Stored entries
──────────
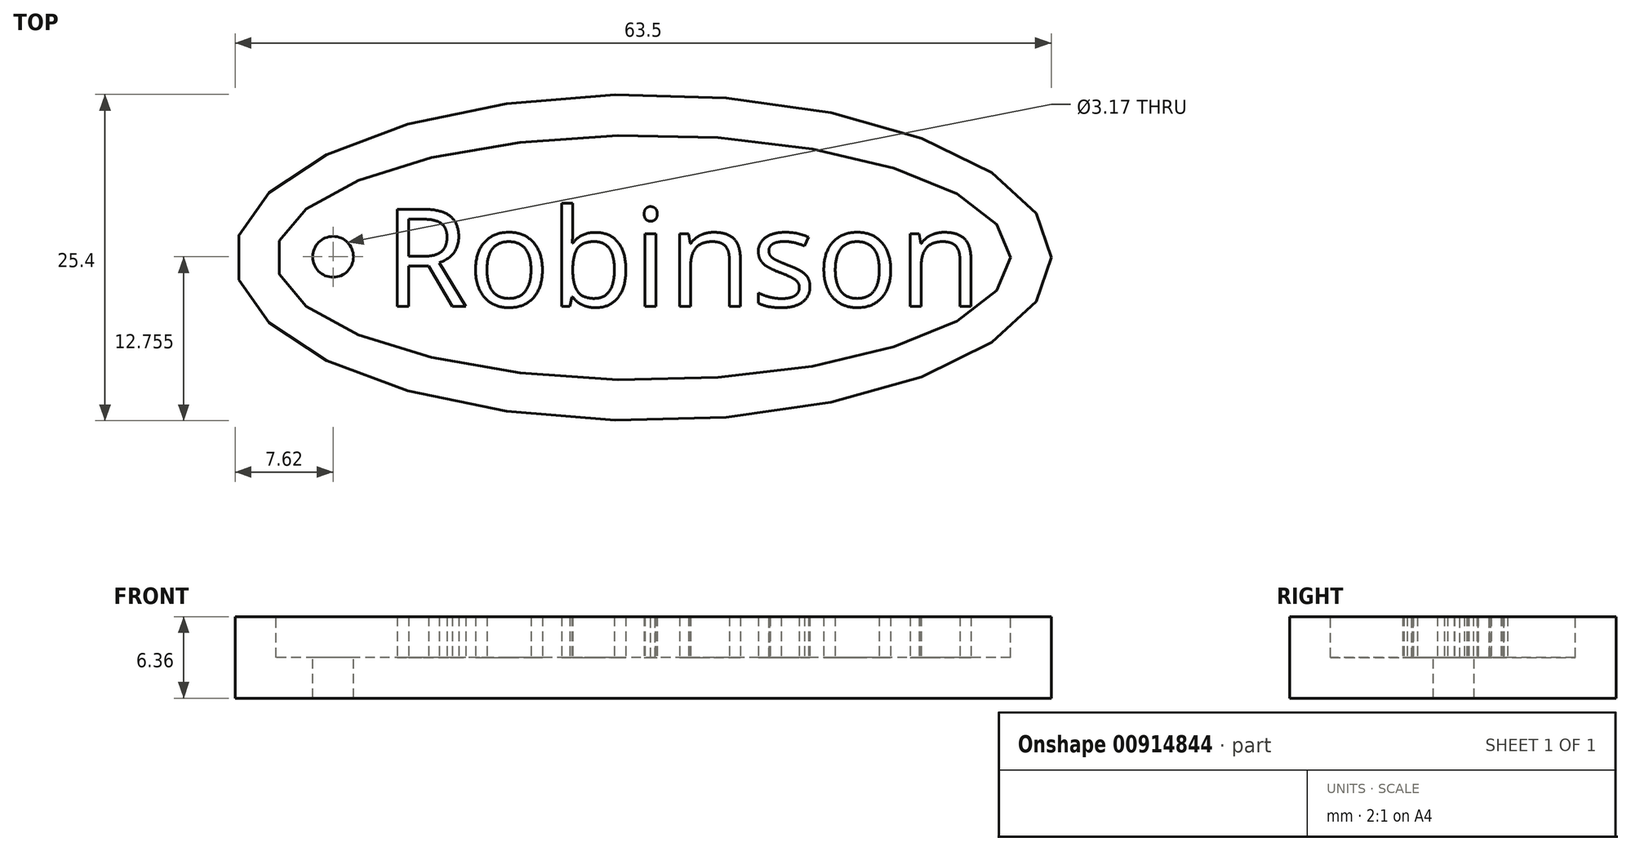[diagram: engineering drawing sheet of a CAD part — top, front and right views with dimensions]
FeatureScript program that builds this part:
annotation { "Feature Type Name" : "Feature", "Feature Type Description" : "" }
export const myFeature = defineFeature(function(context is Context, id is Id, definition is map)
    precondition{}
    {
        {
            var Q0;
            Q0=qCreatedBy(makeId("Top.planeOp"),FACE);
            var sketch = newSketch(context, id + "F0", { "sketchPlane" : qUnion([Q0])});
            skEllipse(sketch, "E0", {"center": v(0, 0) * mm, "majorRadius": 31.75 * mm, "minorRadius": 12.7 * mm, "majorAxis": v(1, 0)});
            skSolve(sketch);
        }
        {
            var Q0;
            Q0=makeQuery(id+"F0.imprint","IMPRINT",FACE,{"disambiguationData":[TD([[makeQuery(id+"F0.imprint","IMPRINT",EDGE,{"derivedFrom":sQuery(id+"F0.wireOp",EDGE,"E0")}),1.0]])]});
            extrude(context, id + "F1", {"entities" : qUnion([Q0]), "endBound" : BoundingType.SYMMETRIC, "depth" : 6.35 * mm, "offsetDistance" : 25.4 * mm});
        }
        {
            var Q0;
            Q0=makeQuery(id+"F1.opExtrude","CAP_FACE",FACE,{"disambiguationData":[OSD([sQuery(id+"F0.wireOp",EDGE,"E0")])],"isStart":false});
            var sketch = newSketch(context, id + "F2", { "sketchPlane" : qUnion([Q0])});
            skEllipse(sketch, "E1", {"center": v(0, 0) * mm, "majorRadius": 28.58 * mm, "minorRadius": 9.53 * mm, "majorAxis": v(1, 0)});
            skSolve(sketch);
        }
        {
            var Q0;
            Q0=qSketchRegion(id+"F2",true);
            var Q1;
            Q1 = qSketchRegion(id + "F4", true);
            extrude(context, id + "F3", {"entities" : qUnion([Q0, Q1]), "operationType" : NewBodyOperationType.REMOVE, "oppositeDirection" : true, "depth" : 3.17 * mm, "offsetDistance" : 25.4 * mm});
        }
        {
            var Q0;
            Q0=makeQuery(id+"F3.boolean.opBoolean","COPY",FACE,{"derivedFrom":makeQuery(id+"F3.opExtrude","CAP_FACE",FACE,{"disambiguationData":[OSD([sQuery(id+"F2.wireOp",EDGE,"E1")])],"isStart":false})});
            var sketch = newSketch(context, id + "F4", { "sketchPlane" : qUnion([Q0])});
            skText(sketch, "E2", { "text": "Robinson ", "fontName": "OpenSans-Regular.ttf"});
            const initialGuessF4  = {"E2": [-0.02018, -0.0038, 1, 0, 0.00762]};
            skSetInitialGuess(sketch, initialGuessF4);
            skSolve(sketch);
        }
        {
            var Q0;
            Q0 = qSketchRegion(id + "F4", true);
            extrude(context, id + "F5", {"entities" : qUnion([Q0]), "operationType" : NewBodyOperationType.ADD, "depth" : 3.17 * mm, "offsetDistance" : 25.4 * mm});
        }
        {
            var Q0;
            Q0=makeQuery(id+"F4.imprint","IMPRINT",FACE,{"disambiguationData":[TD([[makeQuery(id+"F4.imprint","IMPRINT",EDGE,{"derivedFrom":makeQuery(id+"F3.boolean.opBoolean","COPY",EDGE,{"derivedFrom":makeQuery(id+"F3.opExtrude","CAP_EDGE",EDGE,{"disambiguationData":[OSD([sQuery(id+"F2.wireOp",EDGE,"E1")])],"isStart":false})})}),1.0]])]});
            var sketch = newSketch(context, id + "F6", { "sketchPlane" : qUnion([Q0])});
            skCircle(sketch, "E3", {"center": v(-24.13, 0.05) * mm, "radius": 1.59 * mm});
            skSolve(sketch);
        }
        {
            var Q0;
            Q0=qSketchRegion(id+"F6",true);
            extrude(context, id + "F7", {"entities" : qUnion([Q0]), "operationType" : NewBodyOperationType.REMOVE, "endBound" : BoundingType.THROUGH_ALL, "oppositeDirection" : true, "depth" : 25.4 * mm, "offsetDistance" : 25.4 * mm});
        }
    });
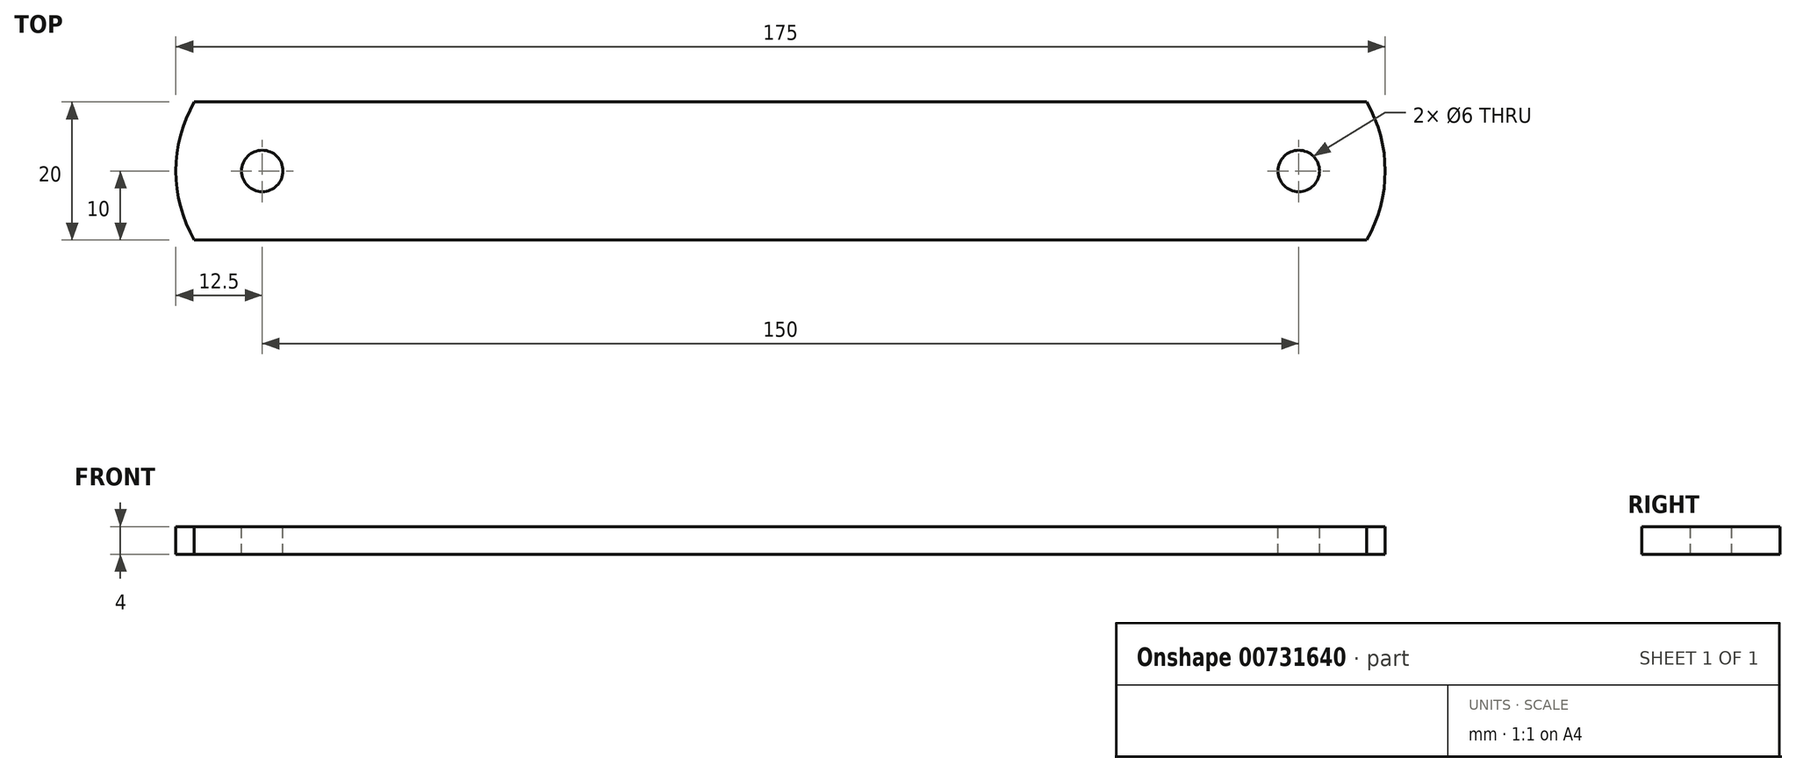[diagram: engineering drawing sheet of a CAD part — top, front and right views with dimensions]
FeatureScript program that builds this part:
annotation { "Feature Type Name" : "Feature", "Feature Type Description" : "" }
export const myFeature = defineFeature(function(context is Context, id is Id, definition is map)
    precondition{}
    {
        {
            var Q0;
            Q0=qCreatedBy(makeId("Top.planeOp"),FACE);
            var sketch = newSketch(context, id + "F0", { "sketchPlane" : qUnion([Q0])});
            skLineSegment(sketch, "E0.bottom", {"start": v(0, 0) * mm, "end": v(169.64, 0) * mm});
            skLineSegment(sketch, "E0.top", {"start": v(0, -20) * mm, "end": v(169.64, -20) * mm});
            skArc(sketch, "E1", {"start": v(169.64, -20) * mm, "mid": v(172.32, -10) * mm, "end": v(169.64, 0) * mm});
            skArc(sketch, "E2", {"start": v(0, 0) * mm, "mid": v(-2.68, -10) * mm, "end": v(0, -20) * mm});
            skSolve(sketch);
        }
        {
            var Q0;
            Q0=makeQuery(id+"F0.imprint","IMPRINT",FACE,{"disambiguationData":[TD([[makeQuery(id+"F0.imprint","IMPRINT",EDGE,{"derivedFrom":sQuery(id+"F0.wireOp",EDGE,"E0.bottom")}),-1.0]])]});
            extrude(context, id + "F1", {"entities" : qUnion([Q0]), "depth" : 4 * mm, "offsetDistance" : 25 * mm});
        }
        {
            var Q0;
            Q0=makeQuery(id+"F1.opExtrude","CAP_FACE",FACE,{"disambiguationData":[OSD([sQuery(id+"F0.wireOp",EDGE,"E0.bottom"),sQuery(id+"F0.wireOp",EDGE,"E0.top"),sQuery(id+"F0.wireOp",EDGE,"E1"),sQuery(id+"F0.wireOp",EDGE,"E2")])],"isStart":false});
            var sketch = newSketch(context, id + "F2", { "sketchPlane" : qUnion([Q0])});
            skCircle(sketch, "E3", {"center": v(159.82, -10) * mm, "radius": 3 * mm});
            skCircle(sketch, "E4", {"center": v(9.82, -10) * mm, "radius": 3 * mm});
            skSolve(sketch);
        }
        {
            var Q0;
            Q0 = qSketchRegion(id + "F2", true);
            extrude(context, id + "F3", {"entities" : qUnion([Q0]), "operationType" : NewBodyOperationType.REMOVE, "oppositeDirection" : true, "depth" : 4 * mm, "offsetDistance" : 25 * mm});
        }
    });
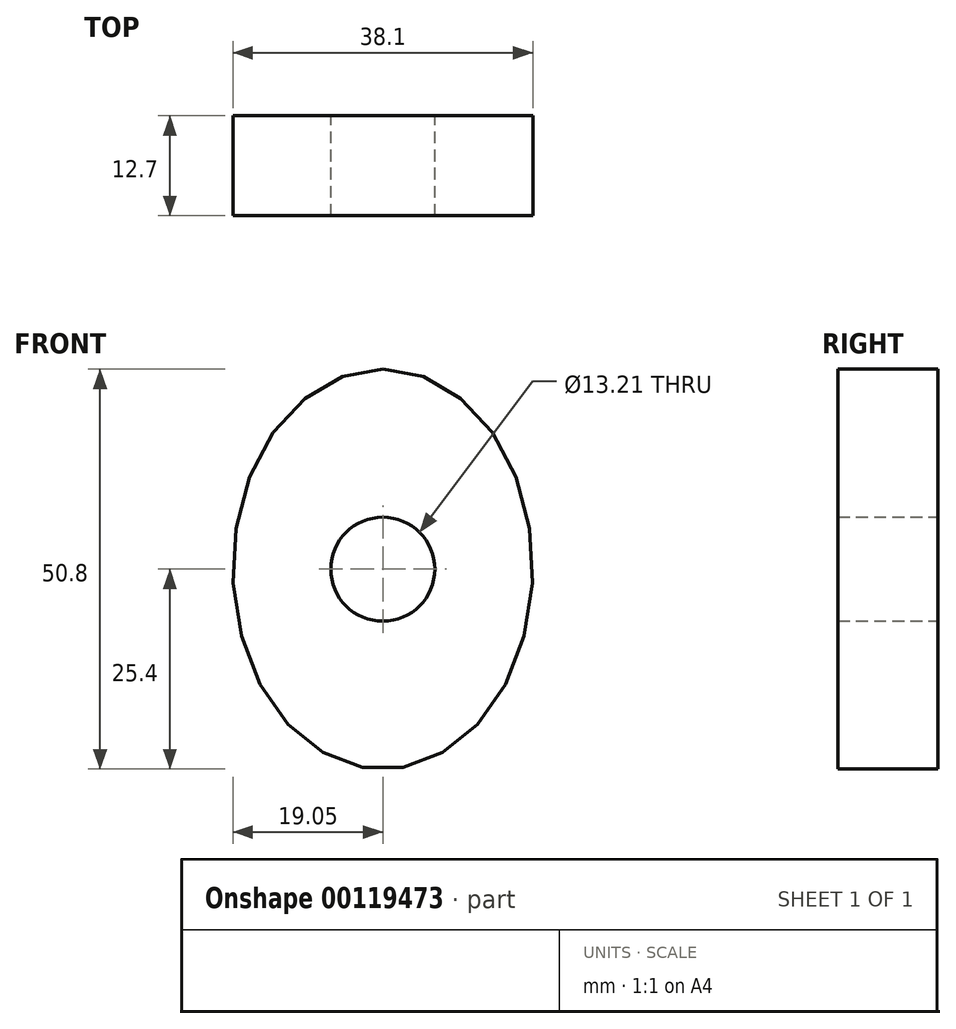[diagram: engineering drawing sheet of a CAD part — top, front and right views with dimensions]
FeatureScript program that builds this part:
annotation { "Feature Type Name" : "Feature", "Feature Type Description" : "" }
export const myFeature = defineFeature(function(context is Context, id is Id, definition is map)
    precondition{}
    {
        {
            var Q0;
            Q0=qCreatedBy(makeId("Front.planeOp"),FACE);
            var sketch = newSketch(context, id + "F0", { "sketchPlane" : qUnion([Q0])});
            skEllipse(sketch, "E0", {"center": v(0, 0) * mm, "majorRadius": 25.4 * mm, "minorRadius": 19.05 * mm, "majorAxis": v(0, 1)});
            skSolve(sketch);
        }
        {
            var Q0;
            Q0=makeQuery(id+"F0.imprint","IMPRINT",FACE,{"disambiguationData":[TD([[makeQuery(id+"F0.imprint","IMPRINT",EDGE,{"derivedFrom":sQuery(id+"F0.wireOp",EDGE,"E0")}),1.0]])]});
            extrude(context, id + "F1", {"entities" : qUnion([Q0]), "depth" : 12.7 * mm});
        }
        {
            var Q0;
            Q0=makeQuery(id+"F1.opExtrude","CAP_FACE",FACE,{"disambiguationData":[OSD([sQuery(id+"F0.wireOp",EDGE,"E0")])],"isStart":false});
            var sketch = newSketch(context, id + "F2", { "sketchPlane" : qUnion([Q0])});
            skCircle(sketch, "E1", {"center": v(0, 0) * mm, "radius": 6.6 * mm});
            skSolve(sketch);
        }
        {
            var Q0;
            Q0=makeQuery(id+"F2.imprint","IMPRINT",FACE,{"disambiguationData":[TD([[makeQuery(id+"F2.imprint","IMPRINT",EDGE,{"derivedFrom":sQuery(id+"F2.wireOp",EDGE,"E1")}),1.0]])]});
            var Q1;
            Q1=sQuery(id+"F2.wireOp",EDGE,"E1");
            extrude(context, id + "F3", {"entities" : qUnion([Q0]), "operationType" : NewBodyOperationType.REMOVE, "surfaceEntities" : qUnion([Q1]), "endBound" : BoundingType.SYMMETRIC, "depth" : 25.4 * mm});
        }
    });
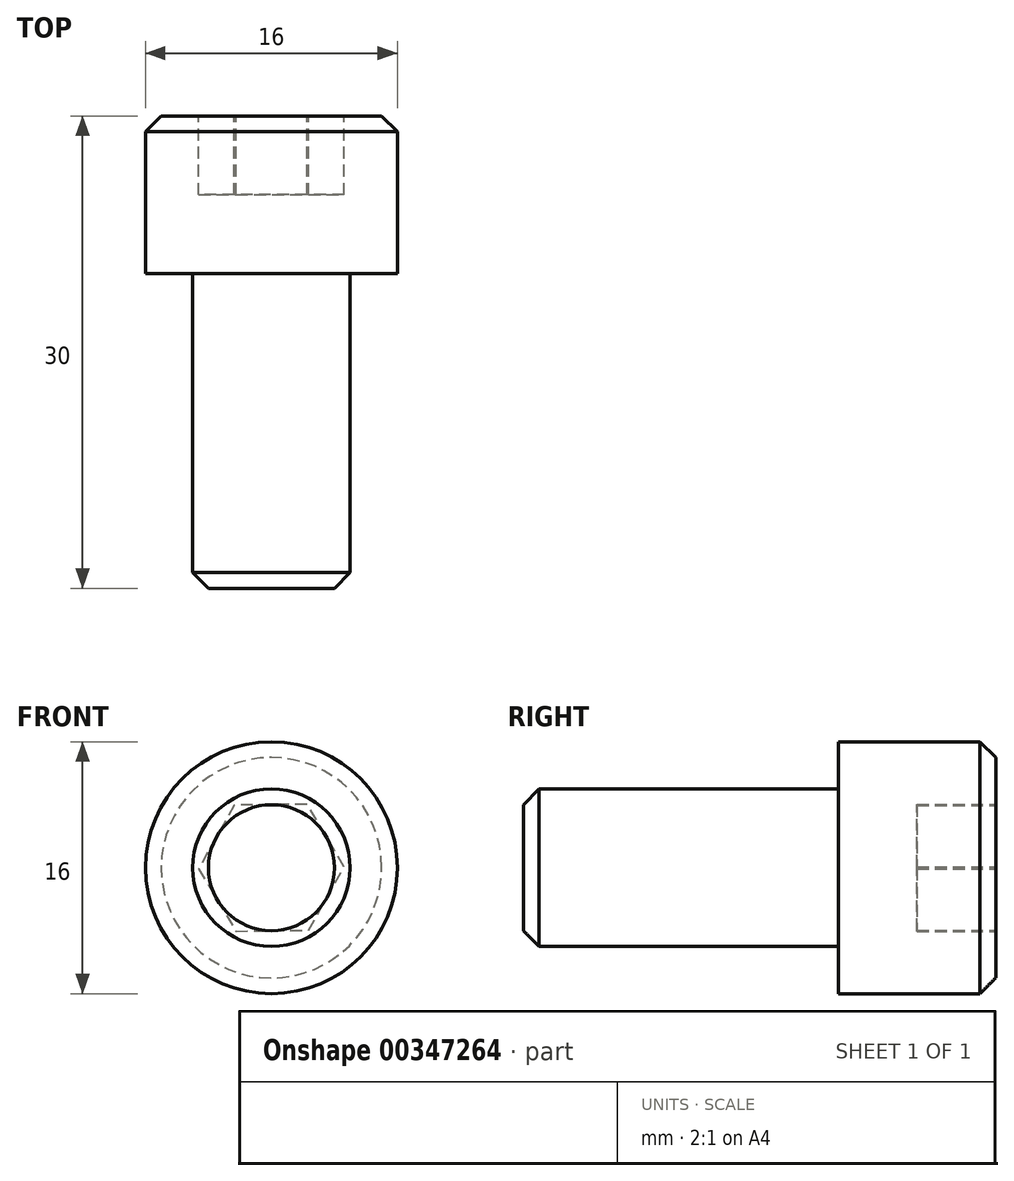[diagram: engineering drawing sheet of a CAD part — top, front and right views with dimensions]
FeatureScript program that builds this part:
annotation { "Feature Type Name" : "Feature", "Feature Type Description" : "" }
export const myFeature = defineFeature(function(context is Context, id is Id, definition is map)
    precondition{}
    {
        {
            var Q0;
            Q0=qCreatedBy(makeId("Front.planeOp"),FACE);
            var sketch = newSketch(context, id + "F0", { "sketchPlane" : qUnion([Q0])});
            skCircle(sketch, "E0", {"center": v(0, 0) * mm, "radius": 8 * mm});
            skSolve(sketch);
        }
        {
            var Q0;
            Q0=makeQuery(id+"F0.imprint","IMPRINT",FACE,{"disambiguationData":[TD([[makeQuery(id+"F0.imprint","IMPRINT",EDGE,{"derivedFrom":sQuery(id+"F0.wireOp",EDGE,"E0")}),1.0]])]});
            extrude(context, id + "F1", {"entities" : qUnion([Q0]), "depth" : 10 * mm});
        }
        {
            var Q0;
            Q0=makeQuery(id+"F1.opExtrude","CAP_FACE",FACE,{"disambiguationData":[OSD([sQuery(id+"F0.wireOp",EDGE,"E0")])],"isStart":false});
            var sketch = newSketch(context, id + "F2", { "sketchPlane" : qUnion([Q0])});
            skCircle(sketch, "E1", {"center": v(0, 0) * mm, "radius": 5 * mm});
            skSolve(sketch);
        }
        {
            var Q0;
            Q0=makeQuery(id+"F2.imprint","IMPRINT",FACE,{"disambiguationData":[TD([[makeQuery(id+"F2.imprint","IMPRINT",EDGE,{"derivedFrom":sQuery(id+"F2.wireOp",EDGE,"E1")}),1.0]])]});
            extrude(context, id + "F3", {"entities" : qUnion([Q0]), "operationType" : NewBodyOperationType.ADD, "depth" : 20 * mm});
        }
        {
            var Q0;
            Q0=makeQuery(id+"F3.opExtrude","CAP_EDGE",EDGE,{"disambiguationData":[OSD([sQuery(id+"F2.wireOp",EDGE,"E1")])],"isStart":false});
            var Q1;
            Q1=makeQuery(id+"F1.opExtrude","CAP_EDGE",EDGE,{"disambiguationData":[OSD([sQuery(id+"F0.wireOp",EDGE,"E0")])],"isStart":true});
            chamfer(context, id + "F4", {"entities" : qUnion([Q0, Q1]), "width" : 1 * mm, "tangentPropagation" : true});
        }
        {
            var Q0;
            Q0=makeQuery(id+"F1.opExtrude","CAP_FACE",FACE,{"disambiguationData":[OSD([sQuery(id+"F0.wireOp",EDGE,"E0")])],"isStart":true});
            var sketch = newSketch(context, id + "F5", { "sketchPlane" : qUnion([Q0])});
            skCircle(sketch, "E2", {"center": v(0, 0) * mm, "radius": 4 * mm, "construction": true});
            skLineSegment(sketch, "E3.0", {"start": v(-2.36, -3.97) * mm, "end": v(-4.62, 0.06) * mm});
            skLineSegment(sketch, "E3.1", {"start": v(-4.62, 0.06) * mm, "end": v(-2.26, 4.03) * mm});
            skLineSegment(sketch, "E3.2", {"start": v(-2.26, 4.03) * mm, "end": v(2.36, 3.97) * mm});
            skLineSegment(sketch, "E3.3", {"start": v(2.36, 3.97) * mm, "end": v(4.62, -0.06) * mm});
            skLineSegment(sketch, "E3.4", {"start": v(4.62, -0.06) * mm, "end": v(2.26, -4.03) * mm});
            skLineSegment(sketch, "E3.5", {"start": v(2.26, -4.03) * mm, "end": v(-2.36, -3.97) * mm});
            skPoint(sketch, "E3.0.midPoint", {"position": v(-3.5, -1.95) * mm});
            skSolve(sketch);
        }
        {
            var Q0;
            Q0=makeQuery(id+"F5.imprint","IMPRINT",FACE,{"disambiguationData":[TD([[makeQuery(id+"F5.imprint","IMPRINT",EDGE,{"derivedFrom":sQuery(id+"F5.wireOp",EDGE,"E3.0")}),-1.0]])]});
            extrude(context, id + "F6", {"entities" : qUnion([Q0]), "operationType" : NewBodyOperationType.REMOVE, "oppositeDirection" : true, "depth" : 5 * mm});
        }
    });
──────────
** STATED EXERCISE **
Reproduce the records word for word, from their start through the line containing "Q1 = qSketchRegion(id", with both ends included. Omit the pictures.

** COMPLETE RESPONSE **
[diagram: engineering drawing sheet of a CAD part — top, front and right views with dimensions]
FeatureScript program that builds this part:
annotation { "Feature Type Name" : "Feature", "Feature Type Description" : "" }
export const myFeature = defineFeature(function(context is Context, id is Id, definition is map)
    precondition{}
    {
        {
            var Q0;
            Q0=qCreatedBy(makeId("Top.planeOp"),FACE);
            var sketch = newSketch(context, id + "F0", { "sketchPlane" : qUnion([Q0])});
            skEllipse(sketch, "E0", {"center": v(0, 0) * mm, "majorRadius": 31.75 * mm, "minorRadius": 12.7 * mm, "majorAxis": v(1, 0)});
            skSolve(sketch);
        }
        {
            var Q0;
            Q0=makeQuery(id+"F0.imprint","IMPRINT",FACE,{"disambiguationData":[TD([[makeQuery(id+"F0.imprint","IMPRINT",EDGE,{"derivedFrom":sQuery(id+"F0.wireOp",EDGE,"E0")}),1.0]])]});
            extrude(context, id + "F1", {"entities" : qUnion([Q0]), "endBound" : BoundingType.SYMMETRIC, "depth" : 6.35 * mm, "offsetDistance" : 25.4 * mm});
        }
        {
            var Q0;
            Q0=makeQuery(id+"F1.opExtrude","CAP_FACE",FACE,{"disambiguationData":[OSD([sQuery(id+"F0.wireOp",EDGE,"E0")])],"isStart":false});
            var sketch = newSketch(context, id + "F2", { "sketchPlane" : qUnion([Q0])});
            skEllipse(sketch, "E1", {"center": v(0, 0) * mm, "majorRadius": 28.58 * mm, "minorRadius": 9.53 * mm, "majorAxis": v(1, 0)});
            skSolve(sketch);
        }
        {
            var Q0;
            Q0=qSketchRegion(id+"F2",true);
            var Q1;
            Q1 = qSketchRegion(id + "F4", true);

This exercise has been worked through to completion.